Information: Begin

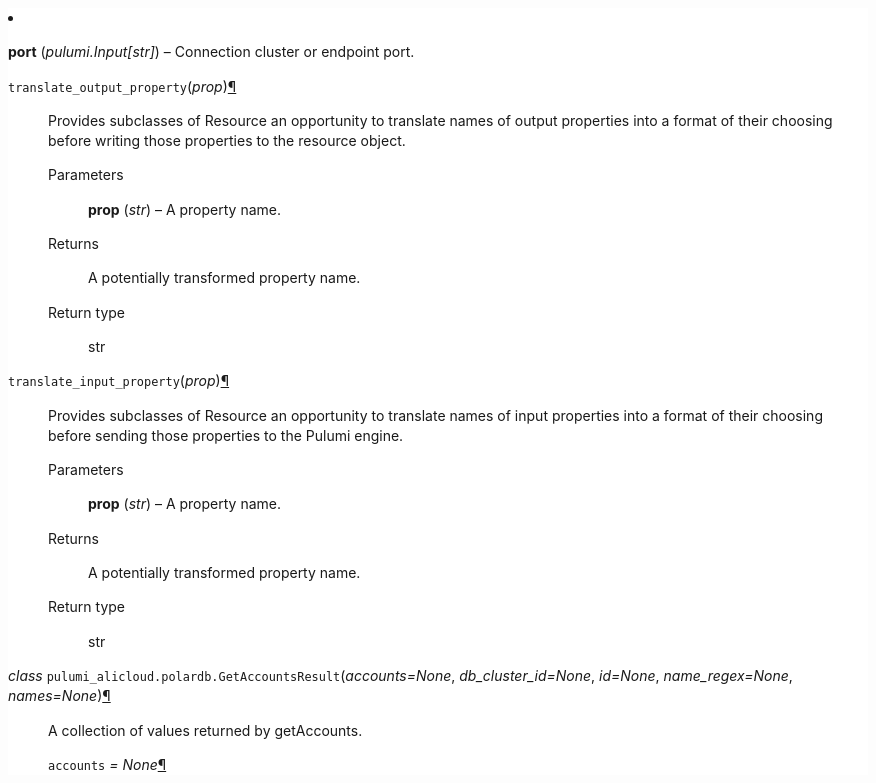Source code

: <li><p><strong>port</strong> (<em>pulumi.Input</em><em>[</em><em>str</em><em>]</em>) – Connection cluster or endpoint port.</p></li>
</ul>
</dd>
</dl>
</dd></dl>

<dl class="method">
<dt id="pulumi_alicloud.polardb.EndpointAddress.translate_output_property">
<code class="sig-name descname">translate_output_property</code><span class="sig-paren">(</span><em class="sig-param">prop</em><span class="sig-paren">)</span><a class="headerlink" href="#pulumi_alicloud.polardb.EndpointAddress.translate_output_property" title="Permalink to this definition">¶</a></dt>
<dd><p>Provides subclasses of Resource an opportunity to translate names of output properties
into a format of their choosing before writing those properties to the resource object.</p>
<dl class="field-list simple">
<dt class="field-odd">Parameters</dt>
<dd class="field-odd"><p><strong>prop</strong> (<em>str</em>) – A property name.</p>
</dd>
<dt class="field-even">Returns</dt>
<dd class="field-even"><p>A potentially transformed property name.</p>
</dd>
<dt class="field-odd">Return type</dt>
<dd class="field-odd"><p>str</p>
</dd>
</dl>
</dd></dl>

<dl class="method">
<dt id="pulumi_alicloud.polardb.EndpointAddress.translate_input_property">
<code class="sig-name descname">translate_input_property</code><span class="sig-paren">(</span><em class="sig-param">prop</em><span class="sig-paren">)</span><a class="headerlink" href="#pulumi_alicloud.polardb.EndpointAddress.translate_input_property" title="Permalink to this definition">¶</a></dt>
<dd><p>Provides subclasses of Resource an opportunity to translate names of input properties into
a format of their choosing before sending those properties to the Pulumi engine.</p>
<dl class="field-list simple">
<dt class="field-odd">Parameters</dt>
<dd class="field-odd"><p><strong>prop</strong> (<em>str</em>) – A property name.</p>
</dd>
<dt class="field-even">Returns</dt>
<dd class="field-even"><p>A potentially transformed property name.</p>
</dd>
<dt class="field-odd">Return type</dt>
<dd class="field-odd"><p>str</p>
</dd>
</dl>
</dd></dl>

</dd></dl>

<dl class="class">
<dt id="pulumi_alicloud.polardb.GetAccountsResult">
<em class="property">class </em><code class="sig-prename descclassname">pulumi_alicloud.polardb.</code><code class="sig-name descname">GetAccountsResult</code><span class="sig-paren">(</span><em class="sig-param">accounts=None</em>, <em class="sig-param">db_cluster_id=None</em>, <em class="sig-param">id=None</em>, <em class="sig-param">name_regex=None</em>, <em class="sig-param">names=None</em><span class="sig-paren">)</span><a class="headerlink" href="#pulumi_alicloud.polardb.GetAccountsResult" title="Permalink to this definition">¶</a></dt>
<dd><p>A collection of values returned by getAccounts.</p>
<dl class="attribute">
<dt id="pulumi_alicloud.polardb.GetAccountsResult.accounts">
<code class="sig-name descname">accounts</code><em class="property"> = None</em><a class="headerlink" href="#pulumi_alicloud.polardb.GetAccountsResult.accounts" title="Permalink to this definition">¶</a></dt>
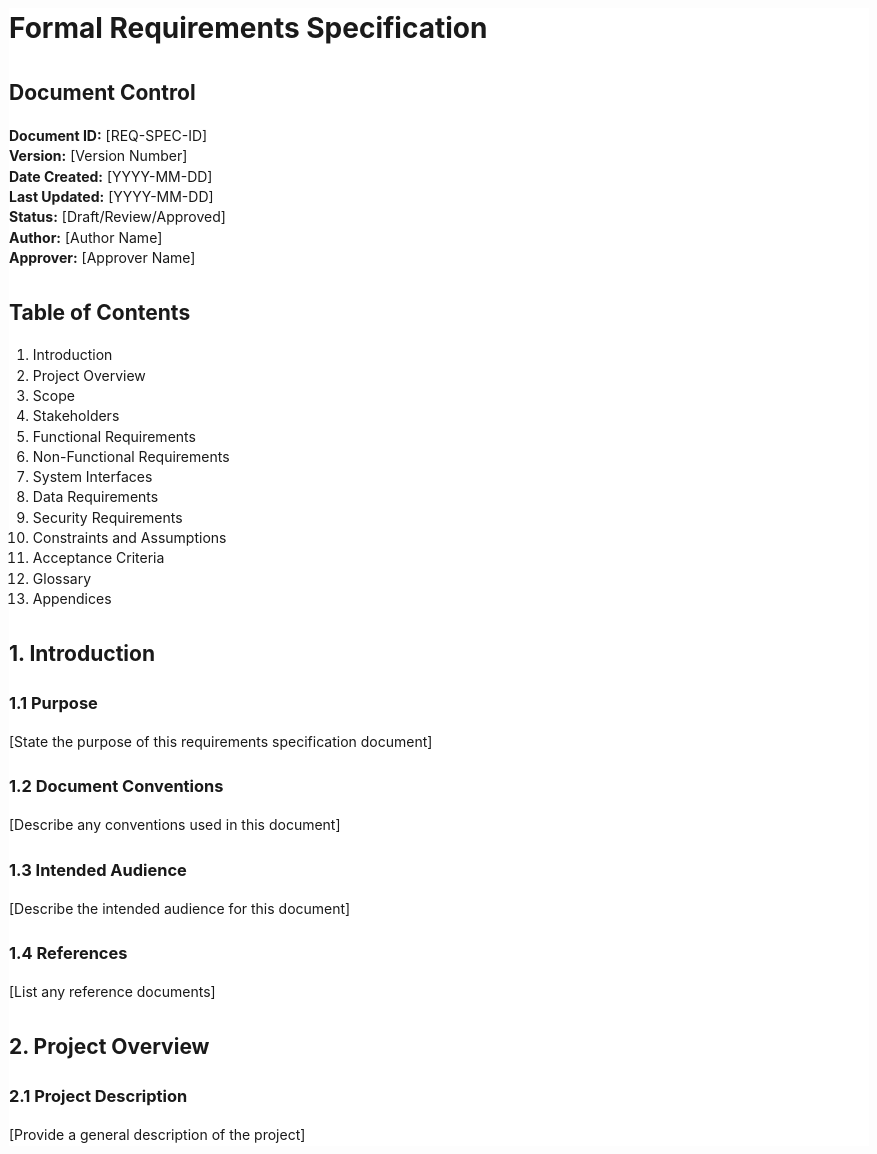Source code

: # Formal Requirements Specification

## Document Control

**Document ID:** [REQ-SPEC-ID]  
**Version:** [Version Number]  
**Date Created:** [YYYY-MM-DD]  
**Last Updated:** [YYYY-MM-DD]  
**Status:** [Draft/Review/Approved]  
**Author:** [Author Name]  
**Approver:** [Approver Name]

## Table of Contents
1. Introduction
2. Project Overview
3. Scope
4. Stakeholders
5. Functional Requirements
6. Non-Functional Requirements
7. System Interfaces
8. Data Requirements
9. Security Requirements
10. Constraints and Assumptions
11. Acceptance Criteria
12. Glossary
13. Appendices

## 1. Introduction

### 1.1 Purpose
[State the purpose of this requirements specification document]

### 1.2 Document Conventions
[Describe any conventions used in this document]

### 1.3 Intended Audience
[Describe the intended audience for this document]

### 1.4 References
[List any reference documents]

## 2. Project Overview

### 2.1 Project Description
[Provide a general description of the project]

Information: End

To-do item
Please count the lines in the records that contain "title" and reply with the count alone.

Task solution
4